> What is needed: The listing below should be printed in full and exactly, apart from its images.

> Records supplied:
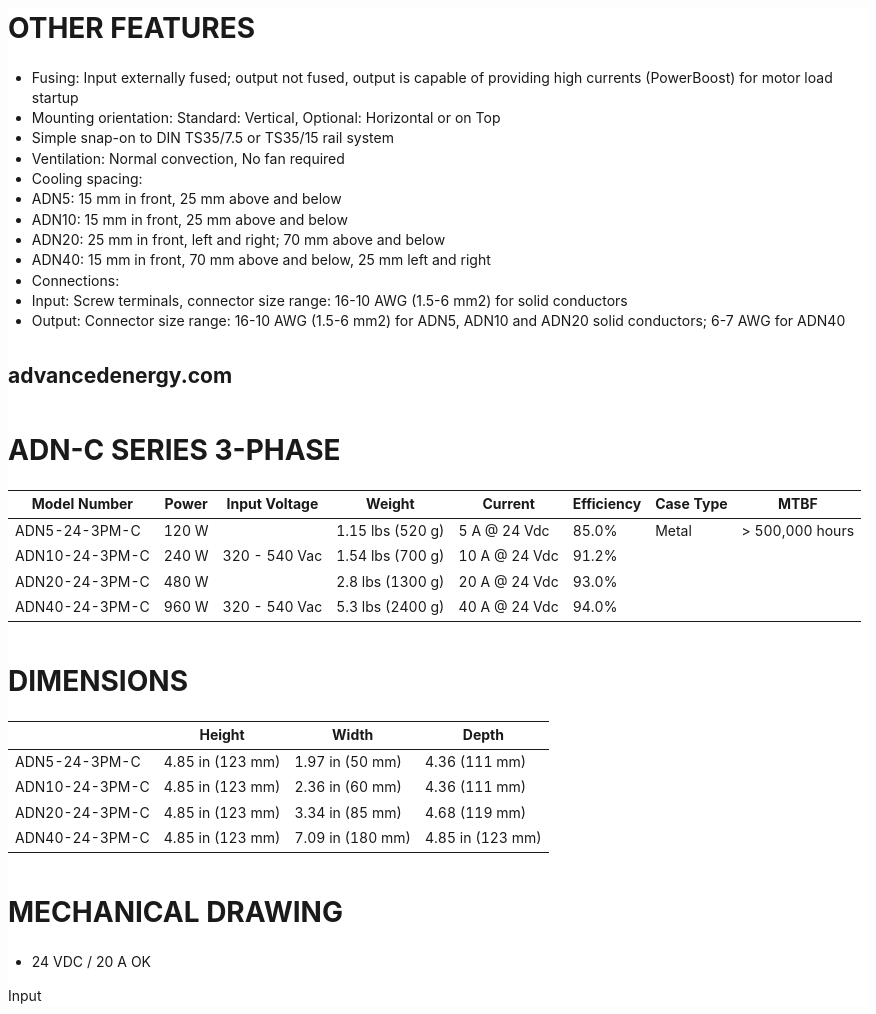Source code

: # OTHER FEATURES

- Fusing: Input externally fused; output not fused, output is capable of providing high currents (PowerBoost) for motor load startup
- Mounting orientation: Standard: Vertical, Optional: Horizontal or on Top
- Simple snap-on to DIN TS35/7.5 or TS35/15 rail system
- Ventilation: Normal convection, No fan required
- Cooling spacing:
- ADN5: 15 mm in front, 25 mm above and below
- ADN10: 15 mm in front, 25 mm above and below
- ADN20: 25 mm in front, left and right; 70 mm above and below
- ADN40: 15 mm in front, 70 mm above and below, 25 mm left and right
- Connections:
- Input: Screw terminals, connector size range: 16-10 AWG (1.5-6 mm2) for solid conductors
- Output: Connector size range: 16-10 AWG (1.5-6 mm2) for ADN5, ADN10 and ADN20 solid conductors; 6-7 AWG for ADN40

advancedenergy.com
---
# ADN-C SERIES 3-PHASE

|Model Number|Power|Input Voltage|Weight|Current|Efficiency|Case Type|MTBF|
|---|---|---|---|---|---|---|---|
|ADN5-24-3PM-C|120 W| |1.15 lbs (520 g)|5 A @ 24 Vdc|85.0%|Metal|> 500,000 hours|
|ADN10-24-3PM-C|240 W|320 - 540 Vac|1.54 lbs (700 g)|10 A @ 24 Vdc|91.2%| | |
|ADN20-24-3PM-C|480 W| |2.8 lbs (1300 g)|20 A @ 24 Vdc|93.0%| | |
|ADN40-24-3PM-C|960 W|320 - 540 Vac|5.3 lbs (2400 g)|40 A @ 24 Vdc|94.0%| | |

# DIMENSIONS

| |Height|Width|Depth|
|---|---|---|---|
|ADN5-24-3PM-C|4.85 in (123 mm)|1.97 in (50 mm)|4.36 (111 mm)|
|ADN10-24-3PM-C|4.85 in (123 mm)|2.36 in (60 mm)|4.36 (111 mm)|
|ADN20-24-3PM-C|4.85 in (123 mm)|3.34 in (85 mm)|4.68 (119 mm)|
|ADN40-24-3PM-C|4.85 in (123 mm)|7.09 in (180 mm)|4.85 in (123 mm)|

# MECHANICAL DRAWING

+ 24 VDC / 20 A OK

Input
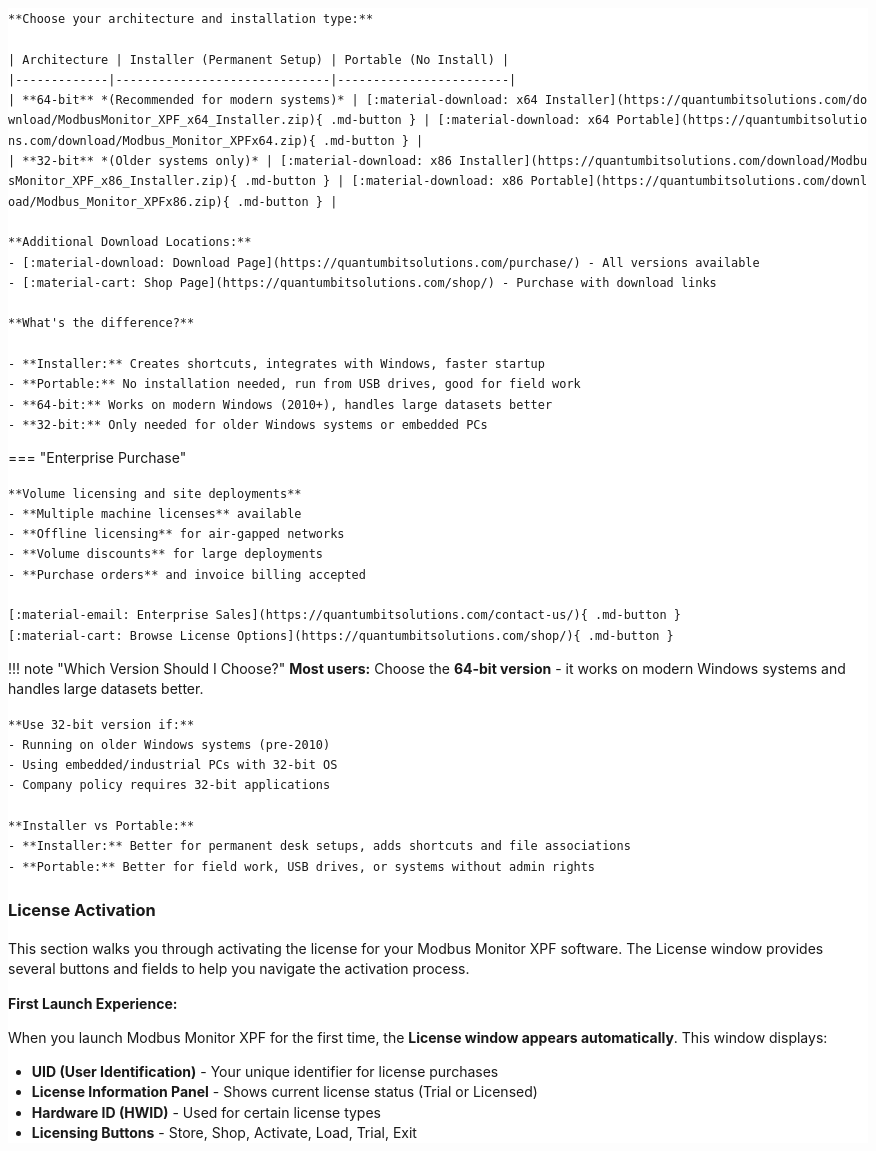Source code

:     **Choose your architecture and installation type:**

    | Architecture | Installer (Permanent Setup) | Portable (No Install) |
    |-------------|------------------------------|------------------------|
    | **64-bit** *(Recommended for modern systems)* | [:material-download: x64 Installer](https://quantumbitsolutions.com/download/ModbusMonitor_XPF_x64_Installer.zip){ .md-button } | [:material-download: x64 Portable](https://quantumbitsolutions.com/download/Modbus_Monitor_XPFx64.zip){ .md-button } |
    | **32-bit** *(Older systems only)* | [:material-download: x86 Installer](https://quantumbitsolutions.com/download/ModbusMonitor_XPF_x86_Installer.zip){ .md-button } | [:material-download: x86 Portable](https://quantumbitsolutions.com/download/Modbus_Monitor_XPFx86.zip){ .md-button } |

    **Additional Download Locations:**
    - [:material-download: Download Page](https://quantumbitsolutions.com/purchase/) - All versions available
    - [:material-cart: Shop Page](https://quantumbitsolutions.com/shop/) - Purchase with download links
    
    **What's the difference?**
    
    - **Installer:** Creates shortcuts, integrates with Windows, faster startup
    - **Portable:** No installation needed, run from USB drives, good for field work
    - **64-bit:** Works on modern Windows (2010+), handles large datasets better  
    - **32-bit:** Only needed for older Windows systems or embedded PCs

=== "Enterprise Purchase"

    **Volume licensing and site deployments**    
    - **Multiple machine licenses** available
    - **Offline licensing** for air-gapped networks
    - **Volume discounts** for large deployments
    - **Purchase orders** and invoice billing accepted
    
    [:material-email: Enterprise Sales](https://quantumbitsolutions.com/contact-us/){ .md-button }
    [:material-cart: Browse License Options](https://quantumbitsolutions.com/shop/){ .md-button }

!!! note "Which Version Should I Choose?"
    **Most users:** Choose the **64-bit version** - it works on modern Windows systems and handles large datasets better.
    
    **Use 32-bit version if:**
    - Running on older Windows systems (pre-2010)
    - Using embedded/industrial PCs with 32-bit OS
    - Company policy requires 32-bit applications
    
    **Installer vs Portable:**
    - **Installer:** Better for permanent desk setups, adds shortcuts and file associations
    - **Portable:** Better for field work, USB drives, or systems without admin rights

### License Activation

This section walks you through activating the license for your Modbus Monitor XPF software. The License window provides several buttons and fields to help you navigate the activation process.

**First Launch Experience:**

When you launch Modbus Monitor XPF for the first time, the **License window appears automatically**. This window displays:

- **UID (User Identification)** - Your unique identifier for license purchases
- **License Information Panel** - Shows current license status (Trial or Licensed)
- **Hardware ID (HWID)** - Used for certain license types
- **Licensing Buttons** - Store, Shop, Activate, Load, Trial, Exit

> Result of this exercise:
Source code

: # OTHER FEATURES

- Fusing: Input externally fused; output not fused, output is capable of providing high currents (PowerBoost) for motor load startup
- Mounting orientation: Standard: Vertical, Optional: Horizontal or on Top
- Simple snap-on to DIN TS35/7.5 or TS35/15 rail system
- Ventilation: Normal convection, No fan required
- Cooling spacing:
- ADN5: 15 mm in front, 25 mm above and below
- ADN10: 15 mm in front, 25 mm above and below
- ADN20: 25 mm in front, left and right; 70 mm above and below
- ADN40: 15 mm in front, 70 mm above and below, 25 mm left and right
- Connections:
- Input: Screw terminals, connector size range: 16-10 AWG (1.5-6 mm2) for solid conductors
- Output: Connector size range: 16-10 AWG (1.5-6 mm2) for ADN5, ADN10 and ADN20 solid conductors; 6-7 AWG for ADN40

advancedenergy.com
---
# ADN-C SERIES 3-PHASE

|Model Number|Power|Input Voltage|Weight|Current|Efficiency|Case Type|MTBF|
|---|---|---|---|---|---|---|---|
|ADN5-24-3PM-C|120 W| |1.15 lbs (520 g)|5 A @ 24 Vdc|85.0%|Metal|> 500,000 hours|
|ADN10-24-3PM-C|240 W|320 - 540 Vac|1.54 lbs (700 g)|10 A @ 24 Vdc|91.2%| | |
|ADN20-24-3PM-C|480 W| |2.8 lbs (1300 g)|20 A @ 24 Vdc|93.0%| | |
|ADN40-24-3PM-C|960 W|320 - 540 Vac|5.3 lbs (2400 g)|40 A @ 24 Vdc|94.0%| | |

# DIMENSIONS

| |Height|Width|Depth|
|---|---|---|---|
|ADN5-24-3PM-C|4.85 in (123 mm)|1.97 in (50 mm)|4.36 (111 mm)|
|ADN10-24-3PM-C|4.85 in (123 mm)|2.36 in (60 mm)|4.36 (111 mm)|
|ADN20-24-3PM-C|4.85 in (123 mm)|3.34 in (85 mm)|4.68 (119 mm)|
|ADN40-24-3PM-C|4.85 in (123 mm)|7.09 in (180 mm)|4.85 in (123 mm)|

# MECHANICAL DRAWING

+ 24 VDC / 20 A OK

Input
Source code

:     **Choose your architecture and installation type:**

    | Architecture | Installer (Permanent Setup) | Portable (No Install) |
    |-------------|------------------------------|------------------------|
    | **64-bit** *(Recommended for modern systems)* | [:material-download: x64 Installer](https://quantumbitsolutions.com/download/ModbusMonitor_XPF_x64_Installer.zip){ .md-button } | [:material-download: x64 Portable](https://quantumbitsolutions.com/download/Modbus_Monitor_XPFx64.zip){ .md-button } |
    | **32-bit** *(Older systems only)* | [:material-download: x86 Installer](https://quantumbitsolutions.com/download/ModbusMonitor_XPF_x86_Installer.zip){ .md-button } | [:material-download: x86 Portable](https://quantumbitsolutions.com/download/Modbus_Monitor_XPFx86.zip){ .md-button } |

    **Additional Download Locations:**
    - [:material-download: Download Page](https://quantumbitsolutions.com/purchase/) - All versions available
    - [:material-cart: Shop Page](https://quantumbitsolutions.com/shop/) - Purchase with download links
    
    **What's the difference?**
    
    - **Installer:** Creates shortcuts, integrates with Windows, faster startup
    - **Portable:** No installation needed, run from USB drives, good for field work
    - **64-bit:** Works on modern Windows (2010+), handles large datasets better  
    - **32-bit:** Only needed for older Windows systems or embedded PCs

=== "Enterprise Purchase"

    **Volume licensing and site deployments**    
    - **Multiple machine licenses** available
    - **Offline licensing** for air-gapped networks
    - **Volume discounts** for large deployments
    - **Purchase orders** and invoice billing accepted
    
    [:material-email: Enterprise Sales](https://quantumbitsolutions.com/contact-us/){ .md-button }
    [:material-cart: Browse License Options](https://quantumbitsolutions.com/shop/){ .md-button }

!!! note "Which Version Should I Choose?"
    **Most users:** Choose the **64-bit version** - it works on modern Windows systems and handles large datasets better.
    
    **Use 32-bit version if:**
    - Running on older Windows systems (pre-2010)
    - Using embedded/industrial PCs with 32-bit OS
    - Company policy requires 32-bit applications
    
    **Installer vs Portable:**
    - **Installer:** Better for permanent desk setups, adds shortcuts and file associations
    - **Portable:** Better for field work, USB drives, or systems without admin rights

### License Activation

This section walks you through activating the license for your Modbus Monitor XPF software. The License window provides several buttons and fields to help you navigate the activation process.

**First Launch Experience:**

When you launch Modbus Monitor XPF for the first time, the **License window appears automatically**. This window displays:

- **UID (User Identification)** - Your unique identifier for license purchases
- **License Information Panel** - Shows current license status (Trial or Licensed)
- **Hardware ID (HWID)** - Used for certain license types
- **Licensing Buttons** - Store, Shop, Activate, Load, Trial, Exit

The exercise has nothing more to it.